[TASK SET]
[1] Please rewrite the stretch of the excerpt on coordination and self-organization from "Consider the organizations" through "rather than directly.", replacing "command hierarchy" with "chain of command".
[2] In the excerpt on coordination and self-organization, what does self-organization mean?

[EXCERPTED TEXT]
--

The principle of subsidiarity may help us understand how biological and social entities work. 

But it is about how to regulate behavior efficiently and effectively, it is not “self-organising” in the sense below.

Coordination (via a hub)

Coordination is weaker than federation, since it means only centralising communication between those systems.

Consider the organizations involved in emergency response. For example:

“The Emergency Response Coordination Centre coordinates the delivery of assistance to disaster stricken countries, such as relief items, expertise, civil protection teams and specialised equipment.

It acts as a coordination hub between participating states, the affected country, and civil protection and humanitarian experts.”

Each organization has its own command hierarchy but they are called to act in the same situation.

The coordination centre does not command; it doesn’t have authority within any of the organizations.  

It ensures each organization has information about the state of the situation and each other organization.

It acts to couple the subsystems – indirectly rather than directly.

The hub helps to coordinate subsystems efficiently and effectively, but is not “self-organising” in the sense below.

Self-organization (via a higher level machine)

Consider a system of populations that are connected by causal loops.

The populations grow and shrink as a result of their interactions

The system may be called self-regulating, and that is the starting point for classical cybernetics.

But here, self-organization means changing the causal loops themselves.

It means adding or removing a population, or changing the rules by which a population changes.


System change may be divided into two broad types:

·         system state change: changing the values of given state variables (whether triggered by input or not)

·         system behaviour change: changing the variable types or the rules that update their values.


The second kind of change may be further subdivided into reconfiguration and mutation.


System reconfiguration: changing behaviour in a pre-ordained way.

Consider as a system, a machine that is coupled to a lever.

“Many a machine has a switch or lever on it that can be set at any one of three positions, and the setting determines which of three ways of behaving will occur.” (1956)

Notice that more flexible machine is more complex than a rigid one (this is a universal trade off).

--

[PROVIDED DATA]
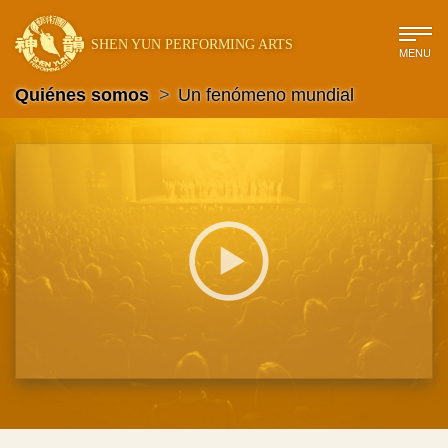
SHEN YUN PERFORMING ARTS
MENU
Quiénes somos
>
Un fenómeno mundial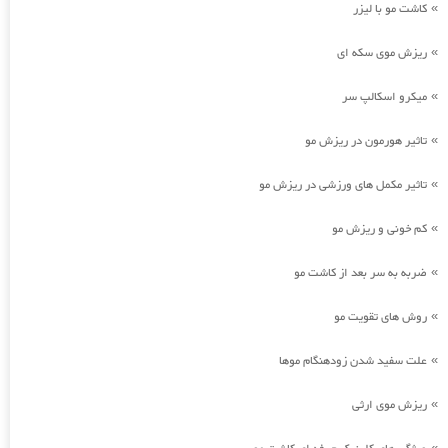
کاشت مو با لیزر
»
ریزش موی سکه ای
»
میکرو اسکالپ سر
»
تاثیر هورمون در ریزش مو
»
تاثیر مکمل های ورزشی در ریزش مو
»
کم خونی و ریزش مو
»
ضربه به سر بعد از کاشت مو
»
روش های تقویت مو
»
علت سفید شدن زودهنگام موها
»
ریزش موی ارثی
»
»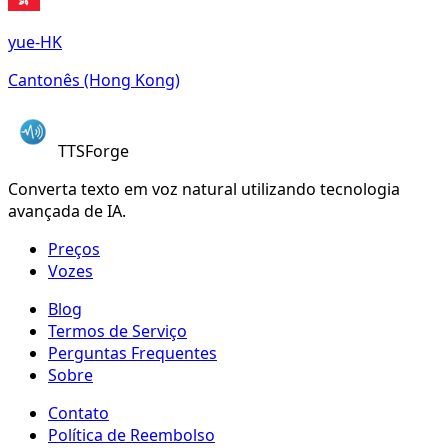
yue-HK
Cantonês (Hong Kong)
TTSForge
Converta texto em voz natural utilizando tecnologia
avançada de IA.
Preços
Vozes
Blog
Termos de Serviço
Perguntas Frequentes
Sobre
Contato
Política de Reembolso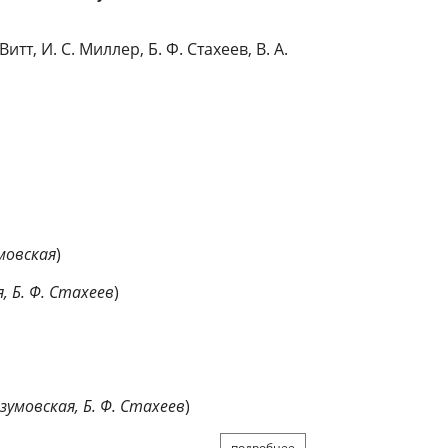
итт, И. С. Миллер, Б. Ф. Стахеев, В. А.
умовская
)
я, Б. Ф. Стахеев
)
азумовская,
Б. Ф. Стахеев
)
подробнее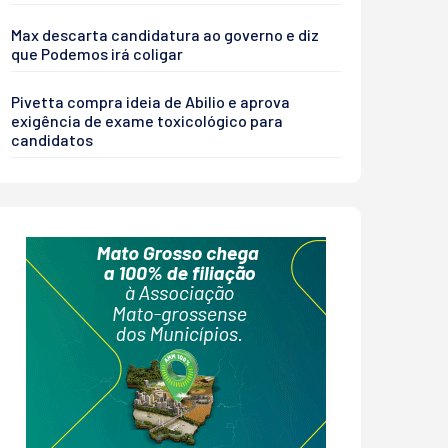
Max descarta candidatura ao governo e diz
que Podemos irá coligar
Pivetta compra ideia de Abilio e aprova
exigência de exame toxicológico para
candidatos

--

[SOLVED TASKS]
[1]
Consider the organizations involved in emergency response. For example:

“The Emergency Response Coordination Centre coordinates the delivery of assistance to disaster stricken countries, such as relief items, expertise, civil protection teams and specialised equipment.

It acts as a coordination hub between participating states, the affected country, and civil protection and humanitarian experts.”

Each organization has its own chain of command but they are called to act in the same situation.

The coordination centre does not command; it doesn’t have authority within any of the organizations.  

It ensures each organization has information about the state of the situation and each other organization.

It acts to couple the subsystems – indirectly rather than directly.

[2] Changing the causal loops themselves.